** Information provided follows **
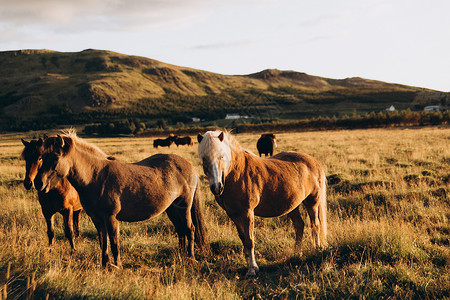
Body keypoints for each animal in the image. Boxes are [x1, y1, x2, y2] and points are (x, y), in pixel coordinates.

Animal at [35, 131, 211, 268]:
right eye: (42, 157)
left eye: (55, 158)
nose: (38, 183)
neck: (96, 177)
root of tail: (189, 165)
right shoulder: (97, 220)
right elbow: (103, 241)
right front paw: (105, 265)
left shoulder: (111, 218)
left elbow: (114, 242)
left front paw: (117, 265)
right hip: (172, 209)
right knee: (180, 230)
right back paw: (181, 256)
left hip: (184, 207)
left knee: (189, 229)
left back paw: (191, 259)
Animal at [197, 130, 326, 276]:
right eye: (204, 159)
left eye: (221, 156)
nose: (217, 187)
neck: (236, 173)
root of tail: (314, 162)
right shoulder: (233, 214)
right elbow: (243, 239)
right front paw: (251, 265)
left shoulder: (247, 213)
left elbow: (249, 241)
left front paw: (252, 270)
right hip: (293, 206)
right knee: (299, 225)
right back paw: (297, 254)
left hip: (312, 202)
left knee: (315, 225)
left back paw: (317, 249)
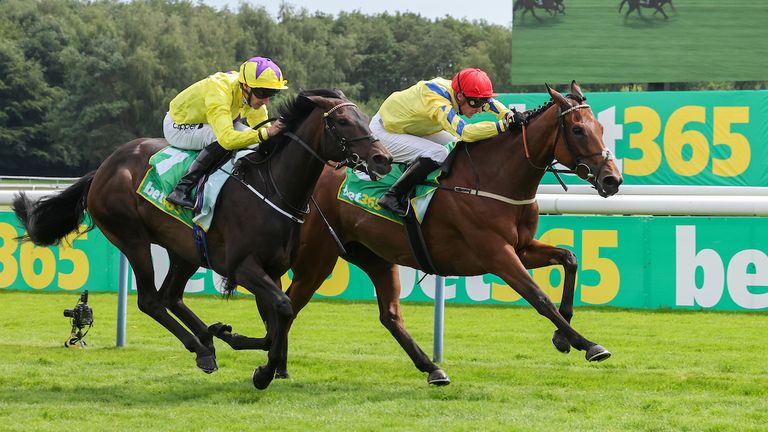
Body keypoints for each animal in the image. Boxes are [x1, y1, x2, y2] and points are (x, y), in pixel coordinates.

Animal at [12, 89, 392, 390]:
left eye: (362, 118)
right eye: (342, 121)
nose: (383, 159)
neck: (272, 187)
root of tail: (104, 167)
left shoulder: (272, 269)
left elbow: (277, 322)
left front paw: (237, 342)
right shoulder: (242, 267)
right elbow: (283, 310)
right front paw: (262, 371)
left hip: (185, 248)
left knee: (171, 296)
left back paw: (207, 340)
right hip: (131, 238)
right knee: (151, 300)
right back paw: (200, 347)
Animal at [210, 81, 624, 384]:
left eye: (602, 128)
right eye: (578, 129)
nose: (613, 180)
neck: (495, 177)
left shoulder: (521, 246)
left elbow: (569, 258)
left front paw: (562, 336)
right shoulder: (496, 254)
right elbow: (539, 298)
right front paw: (588, 343)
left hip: (371, 255)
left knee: (388, 315)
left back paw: (431, 368)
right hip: (318, 256)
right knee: (289, 306)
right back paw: (265, 361)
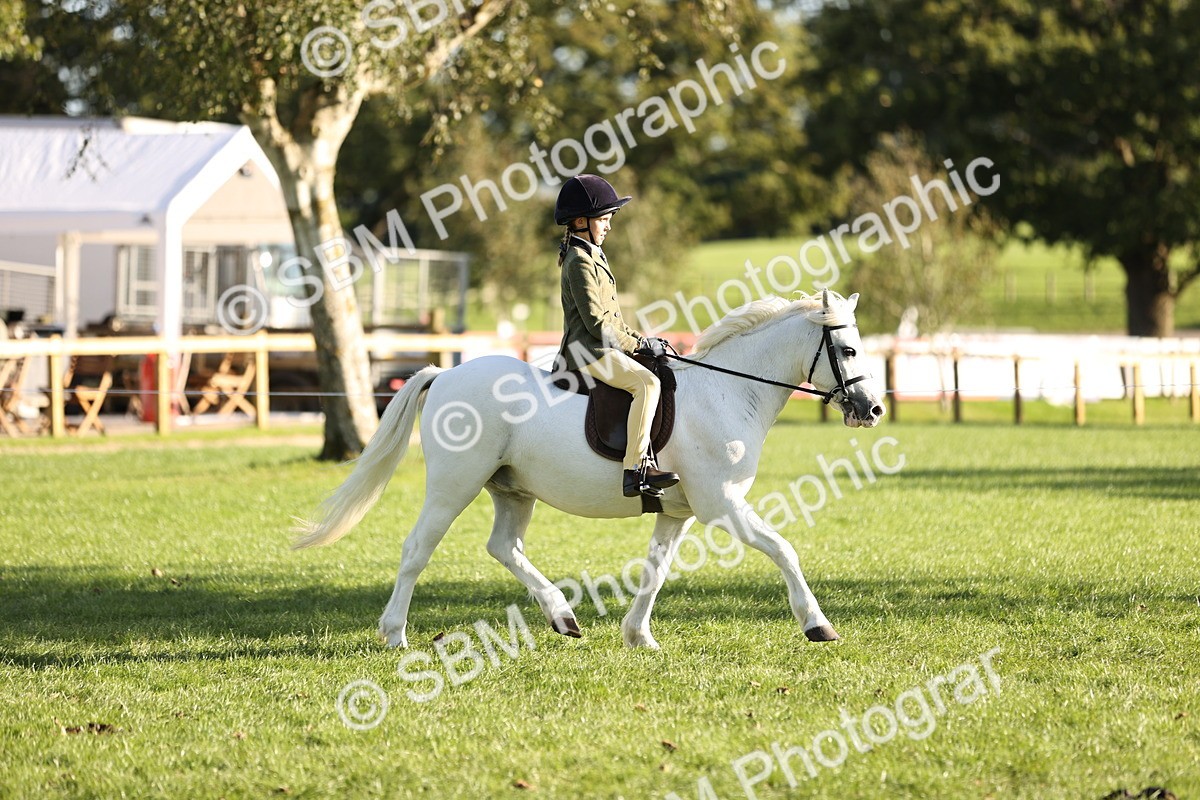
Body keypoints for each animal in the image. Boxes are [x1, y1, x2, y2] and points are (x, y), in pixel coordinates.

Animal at [295, 290, 886, 649]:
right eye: (849, 349)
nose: (873, 409)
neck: (728, 389)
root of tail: (444, 375)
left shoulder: (679, 512)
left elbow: (655, 570)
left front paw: (638, 636)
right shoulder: (722, 505)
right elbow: (784, 549)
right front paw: (818, 624)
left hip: (512, 490)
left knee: (503, 546)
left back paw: (563, 616)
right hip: (453, 485)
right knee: (418, 549)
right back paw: (395, 634)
** End of Information provided **
* Directions for this task
Copy out the lines exactly as written, beginning with the one that contains "left elbow: (569, 258)" and ending with the last line of the material; do not include pictures.

* Reply to the exercise
left elbow: (569, 258)
left front paw: (562, 336)
right shoulder: (496, 254)
right elbow: (539, 298)
right front paw: (588, 343)
left hip: (371, 255)
left knee: (388, 315)
left back paw: (431, 368)
right hip: (318, 256)
right knee: (289, 306)
right back paw: (265, 361)
Body keypoints for each animal in the image. Boxes are [x1, y1, x2, y2] and points are (x, y), in pixel coordinates.

Animal at [295, 290, 886, 649]:
right eye: (849, 349)
nose: (873, 409)
neck: (728, 389)
root of tail: (444, 375)
left shoulder: (679, 512)
left elbow: (655, 570)
left front paw: (638, 636)
right shoulder: (722, 505)
right elbow: (784, 549)
right front paw: (818, 624)
left hip: (512, 490)
left knee: (503, 546)
left back paw: (563, 616)
right hip: (453, 485)
right knee: (418, 549)
right back paw: (395, 634)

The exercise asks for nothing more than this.